To do that, Rust turns every async fn into a state machine. Each state represents a place where the work can stop and stores what it needs to continue from there.
State Machine
A state machine describes work as a set of possible states and the events that move it between them. At any moment, the work is in one state. When something happens, it either stays there or moves to another.
Think about an ATM. It might move through these states:
Inserting a card moves the ATM from Idle to Card Inserted. Entering the correct PIN moves it to Authenticated. Choosing a withdrawal and an amount moves it forward again. The same input can mean different things in different states: pressing a number may enter a PIN in one state and choose an amount in another.
Each state also stores what the next step needs. Card Inserted keeps the card details. Withdrawal Selected keeps the account and amount. Together, the current state and its stored values tell the ATM what has already happened and what it can do next.
Now let’s see what this looks like in async Rust. We will use a small function that calculates the total price of two items in a shopping cart. The prices do not arrive immediately, so the function must get the socks price, then the shoes price, and finally add them together.

Recorded data
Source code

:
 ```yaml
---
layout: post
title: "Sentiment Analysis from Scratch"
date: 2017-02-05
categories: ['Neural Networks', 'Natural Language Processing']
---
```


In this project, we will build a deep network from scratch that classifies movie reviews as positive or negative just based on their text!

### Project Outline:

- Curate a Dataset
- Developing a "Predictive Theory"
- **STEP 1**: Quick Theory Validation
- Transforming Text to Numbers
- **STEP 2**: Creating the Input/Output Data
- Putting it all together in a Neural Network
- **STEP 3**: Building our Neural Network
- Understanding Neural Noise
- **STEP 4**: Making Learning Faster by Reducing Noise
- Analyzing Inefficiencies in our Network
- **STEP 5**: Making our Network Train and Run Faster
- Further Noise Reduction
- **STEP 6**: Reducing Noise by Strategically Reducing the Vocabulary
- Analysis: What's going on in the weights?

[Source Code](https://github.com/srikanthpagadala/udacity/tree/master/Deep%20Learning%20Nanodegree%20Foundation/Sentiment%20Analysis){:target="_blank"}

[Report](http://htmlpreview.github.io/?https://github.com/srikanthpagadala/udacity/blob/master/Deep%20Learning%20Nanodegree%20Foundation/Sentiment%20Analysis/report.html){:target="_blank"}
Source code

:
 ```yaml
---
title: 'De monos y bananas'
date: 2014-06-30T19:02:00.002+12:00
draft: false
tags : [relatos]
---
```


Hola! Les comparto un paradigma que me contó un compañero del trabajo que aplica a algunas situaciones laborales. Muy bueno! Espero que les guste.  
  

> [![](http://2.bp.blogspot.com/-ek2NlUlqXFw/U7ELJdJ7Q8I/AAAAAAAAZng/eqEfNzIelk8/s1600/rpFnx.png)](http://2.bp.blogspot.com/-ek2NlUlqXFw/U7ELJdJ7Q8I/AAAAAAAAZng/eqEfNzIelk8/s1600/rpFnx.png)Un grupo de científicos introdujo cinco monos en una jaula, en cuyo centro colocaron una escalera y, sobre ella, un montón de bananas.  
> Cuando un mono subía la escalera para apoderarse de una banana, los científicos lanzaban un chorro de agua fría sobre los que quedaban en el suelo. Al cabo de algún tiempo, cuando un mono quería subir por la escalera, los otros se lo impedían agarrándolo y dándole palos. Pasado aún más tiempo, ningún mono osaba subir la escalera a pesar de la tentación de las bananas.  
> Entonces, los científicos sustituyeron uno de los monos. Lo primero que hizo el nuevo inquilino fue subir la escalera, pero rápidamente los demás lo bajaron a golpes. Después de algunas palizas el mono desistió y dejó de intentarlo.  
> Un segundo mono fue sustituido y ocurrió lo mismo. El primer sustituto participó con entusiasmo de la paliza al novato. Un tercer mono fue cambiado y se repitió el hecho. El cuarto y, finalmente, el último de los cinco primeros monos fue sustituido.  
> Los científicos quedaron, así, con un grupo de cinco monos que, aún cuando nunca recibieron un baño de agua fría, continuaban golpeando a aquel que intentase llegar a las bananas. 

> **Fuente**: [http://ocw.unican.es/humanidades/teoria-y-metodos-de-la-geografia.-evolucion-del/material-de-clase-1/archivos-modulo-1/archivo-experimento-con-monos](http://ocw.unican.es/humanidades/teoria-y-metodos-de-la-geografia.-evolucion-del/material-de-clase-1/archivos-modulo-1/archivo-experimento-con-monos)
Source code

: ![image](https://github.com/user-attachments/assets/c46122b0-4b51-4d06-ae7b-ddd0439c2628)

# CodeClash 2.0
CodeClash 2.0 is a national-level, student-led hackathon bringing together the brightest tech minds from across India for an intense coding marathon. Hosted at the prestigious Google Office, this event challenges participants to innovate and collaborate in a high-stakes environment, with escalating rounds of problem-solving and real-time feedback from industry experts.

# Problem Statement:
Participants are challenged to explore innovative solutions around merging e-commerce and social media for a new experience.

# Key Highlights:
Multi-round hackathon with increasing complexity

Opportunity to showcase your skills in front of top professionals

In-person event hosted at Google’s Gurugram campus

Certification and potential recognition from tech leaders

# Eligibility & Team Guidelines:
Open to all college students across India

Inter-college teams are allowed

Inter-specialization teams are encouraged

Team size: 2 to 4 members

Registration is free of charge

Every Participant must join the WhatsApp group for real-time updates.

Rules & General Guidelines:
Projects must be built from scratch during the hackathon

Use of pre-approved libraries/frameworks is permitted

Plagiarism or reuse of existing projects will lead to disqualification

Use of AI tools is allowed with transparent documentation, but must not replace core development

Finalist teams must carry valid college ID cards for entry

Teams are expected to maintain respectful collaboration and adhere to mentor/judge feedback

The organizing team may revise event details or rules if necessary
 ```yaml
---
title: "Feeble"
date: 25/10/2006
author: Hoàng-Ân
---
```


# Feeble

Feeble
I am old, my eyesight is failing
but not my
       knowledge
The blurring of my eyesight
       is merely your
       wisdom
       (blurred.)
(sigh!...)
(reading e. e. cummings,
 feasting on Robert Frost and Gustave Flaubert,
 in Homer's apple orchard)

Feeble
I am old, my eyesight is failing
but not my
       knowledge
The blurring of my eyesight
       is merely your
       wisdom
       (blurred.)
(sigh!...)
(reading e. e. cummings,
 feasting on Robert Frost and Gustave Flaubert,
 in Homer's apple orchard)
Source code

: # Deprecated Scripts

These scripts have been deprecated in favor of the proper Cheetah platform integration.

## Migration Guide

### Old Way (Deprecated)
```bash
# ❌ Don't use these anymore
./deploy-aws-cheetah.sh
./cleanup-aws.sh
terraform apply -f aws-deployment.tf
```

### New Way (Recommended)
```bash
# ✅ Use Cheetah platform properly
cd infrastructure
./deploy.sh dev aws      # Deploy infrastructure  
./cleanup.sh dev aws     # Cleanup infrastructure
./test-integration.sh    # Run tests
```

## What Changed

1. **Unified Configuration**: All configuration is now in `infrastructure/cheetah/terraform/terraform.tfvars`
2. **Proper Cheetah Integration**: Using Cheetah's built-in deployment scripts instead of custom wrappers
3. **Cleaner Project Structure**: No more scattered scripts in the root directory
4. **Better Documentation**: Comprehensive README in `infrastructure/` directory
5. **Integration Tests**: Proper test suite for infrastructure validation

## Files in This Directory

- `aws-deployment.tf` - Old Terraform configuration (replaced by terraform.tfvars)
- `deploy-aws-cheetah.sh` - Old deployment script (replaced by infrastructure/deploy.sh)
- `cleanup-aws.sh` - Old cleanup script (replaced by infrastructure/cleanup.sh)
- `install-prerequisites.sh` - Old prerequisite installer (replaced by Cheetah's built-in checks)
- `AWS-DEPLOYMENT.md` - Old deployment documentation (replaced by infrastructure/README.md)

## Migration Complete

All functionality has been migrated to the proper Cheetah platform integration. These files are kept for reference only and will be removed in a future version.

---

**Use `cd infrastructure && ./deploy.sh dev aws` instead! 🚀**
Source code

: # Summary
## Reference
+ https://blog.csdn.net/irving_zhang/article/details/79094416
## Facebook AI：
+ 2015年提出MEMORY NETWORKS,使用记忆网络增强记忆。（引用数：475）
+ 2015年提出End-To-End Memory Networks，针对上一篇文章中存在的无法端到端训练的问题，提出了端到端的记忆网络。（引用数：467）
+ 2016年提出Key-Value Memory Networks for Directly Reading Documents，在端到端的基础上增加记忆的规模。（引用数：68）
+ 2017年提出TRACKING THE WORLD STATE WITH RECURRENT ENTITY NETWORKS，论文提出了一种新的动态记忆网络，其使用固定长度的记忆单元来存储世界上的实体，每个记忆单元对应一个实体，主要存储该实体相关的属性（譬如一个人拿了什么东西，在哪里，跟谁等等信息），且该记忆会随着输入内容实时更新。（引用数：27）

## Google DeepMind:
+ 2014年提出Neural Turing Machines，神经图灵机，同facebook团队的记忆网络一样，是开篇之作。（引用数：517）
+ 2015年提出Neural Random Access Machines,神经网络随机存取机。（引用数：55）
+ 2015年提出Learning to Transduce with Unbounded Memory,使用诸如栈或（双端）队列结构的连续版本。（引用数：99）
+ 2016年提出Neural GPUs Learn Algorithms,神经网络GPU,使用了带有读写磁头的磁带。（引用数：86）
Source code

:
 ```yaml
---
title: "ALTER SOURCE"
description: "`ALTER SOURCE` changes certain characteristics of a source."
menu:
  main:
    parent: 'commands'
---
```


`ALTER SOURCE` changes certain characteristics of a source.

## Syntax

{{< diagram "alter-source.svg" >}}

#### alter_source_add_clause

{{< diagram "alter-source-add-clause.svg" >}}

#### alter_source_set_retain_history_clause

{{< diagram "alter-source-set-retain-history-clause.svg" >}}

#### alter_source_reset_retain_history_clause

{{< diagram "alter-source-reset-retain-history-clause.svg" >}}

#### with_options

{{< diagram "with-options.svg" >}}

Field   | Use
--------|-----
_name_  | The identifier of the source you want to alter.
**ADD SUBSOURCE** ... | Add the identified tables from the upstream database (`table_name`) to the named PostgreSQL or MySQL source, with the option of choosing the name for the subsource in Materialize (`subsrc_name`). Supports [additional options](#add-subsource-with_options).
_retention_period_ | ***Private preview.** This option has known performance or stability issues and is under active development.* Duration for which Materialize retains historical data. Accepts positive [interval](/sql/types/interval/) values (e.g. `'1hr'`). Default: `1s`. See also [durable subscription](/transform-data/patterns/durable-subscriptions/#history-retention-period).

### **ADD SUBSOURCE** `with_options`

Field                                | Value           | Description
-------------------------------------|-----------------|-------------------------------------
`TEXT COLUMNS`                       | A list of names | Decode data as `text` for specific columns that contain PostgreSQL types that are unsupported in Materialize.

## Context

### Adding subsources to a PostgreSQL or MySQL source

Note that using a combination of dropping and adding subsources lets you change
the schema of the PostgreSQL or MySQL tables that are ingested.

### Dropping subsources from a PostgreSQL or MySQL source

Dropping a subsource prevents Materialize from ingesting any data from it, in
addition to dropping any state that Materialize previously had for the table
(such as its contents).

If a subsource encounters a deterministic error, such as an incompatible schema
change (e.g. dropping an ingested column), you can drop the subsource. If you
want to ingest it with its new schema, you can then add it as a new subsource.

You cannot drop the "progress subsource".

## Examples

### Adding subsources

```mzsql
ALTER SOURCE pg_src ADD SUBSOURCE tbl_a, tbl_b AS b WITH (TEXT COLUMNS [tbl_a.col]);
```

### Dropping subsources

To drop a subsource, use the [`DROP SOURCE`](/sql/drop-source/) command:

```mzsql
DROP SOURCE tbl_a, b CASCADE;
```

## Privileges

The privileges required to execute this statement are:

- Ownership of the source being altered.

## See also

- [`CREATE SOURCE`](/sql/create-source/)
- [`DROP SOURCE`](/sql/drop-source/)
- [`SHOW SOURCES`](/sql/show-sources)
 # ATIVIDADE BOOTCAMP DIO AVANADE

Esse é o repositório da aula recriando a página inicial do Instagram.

What is being asked
Copy the state machine passage starting at "Now let’s see" and ending at "add them together.", substituting "hats" for "shoes". The listing has no connection to the passage about state machines.

Output of the exercise
Now let’s see what this looks like in async Rust. We will use a small function that calculates the total price of two items in a shopping cart. The prices do not arrive immediately, so the function must get the socks price, then the hats price, and finally add them together.